What are double exchange fees? It’s what happens to international e-commerce sellers who have their original foreign marketplace payout exchanged automatically into dollars. Then they’re forced to exchange those dollars back into the original currency they received it in, such as British Pounds, Euros, Yen, or another currency.
Let’s look at an example of how the dreaded double-currency exchange could work for a US merchant selling on Amazon UK: You open your Amazon EU account, and start selling on Amazon UK. Because your customers are in the United Kingdom, they’re paying in pound sterling (or GBP). That means you’re actually being paid in British Pounds.
Exchanging all your earnings into US dollars may seem fine. It may even make sense at first. If you think about it, you’ll probably need to bring home at least a portion of that money back to the United States to run your business. But if you’re doing business in the United Kingdom, eventually you’ll need to pay VAT taxes to HMRC (Her Majesty’s Revenue and Customs). And the government of the UK only takes Pounds. That means you’ve got to convert the US dollars you exchanged from pounds into dollars back into pounds.
That’s a double-currency exchange, and you never ever want that to happen. Remember, currency exchange always involves a cost. Even large banks pay fees to other banks to exchange currency. That means the best currency exchange is no currency exchange. Are you going to be able to completely avoid currency exchange as an online seller? Nope. The point is you don’t want to exchange currency more times than you have to—that is if you want to keep as much of your hard-earned profits as possible!
With a global currency account, you can leave a portion of your earnings in the currency you received them in. Not only will you be able to eliminate double currency exchange fees, you’ll be able to avoid some of those exchange fees altogether.
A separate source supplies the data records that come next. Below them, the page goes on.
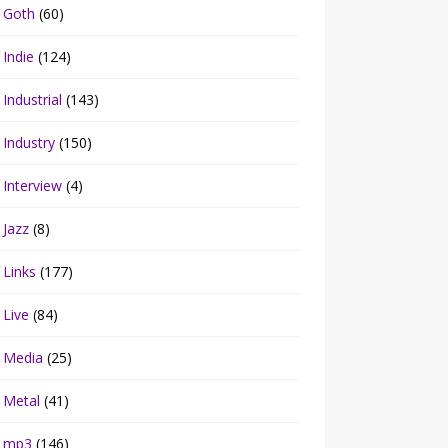
Goth
(60)
Indie
(124)
Industrial
(143)
Industry
(150)
Interview
(4)
Jazz
(8)
Links
(177)
Live
(84)
Media
(25)
Metal
(41)
mp3
(146)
Let’s look at that same U.S. online merchant who sells on Amazon UK we looked at earlier, only this time how things would work if they had a global currency account. When that U.S. online merchant receives their payout from Amazon UK, they’ll receive it in pounds. Let’s say the merchant knows they’ve got VAT taxes to pay from their Amazon sales in the UK. Instead of being forced to exchange their payout into dollars, they do nothing. The merchant simply pays their VAT taxes directly to UK government in pounds. Zero exchange fees!